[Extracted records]

■ ■ ■ ■ ■

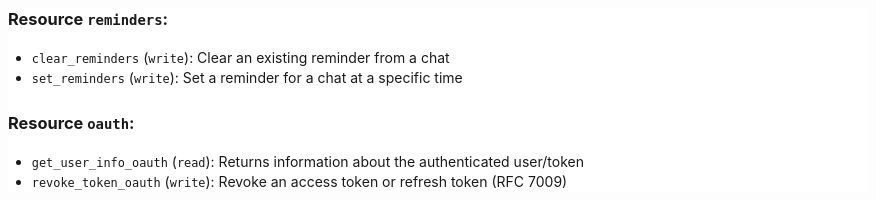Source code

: ### Resource `reminders`:

- `clear_reminders` (`write`): Clear an existing reminder from a chat
- `set_reminders` (`write`): Set a reminder for a chat at a specific time

### Resource `oauth`:

- `get_user_info_oauth` (`read`): Returns information about the authenticated user/token
- `revoke_token_oauth` (`write`): Revoke an access token or refresh token (RFC 7009)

■ ■ ■ ■ ■

## The problem
What lines in the records contain the word "Resource"? Return each one.

## Response below
: ### Resource `reminders`:
### Resource `oauth`:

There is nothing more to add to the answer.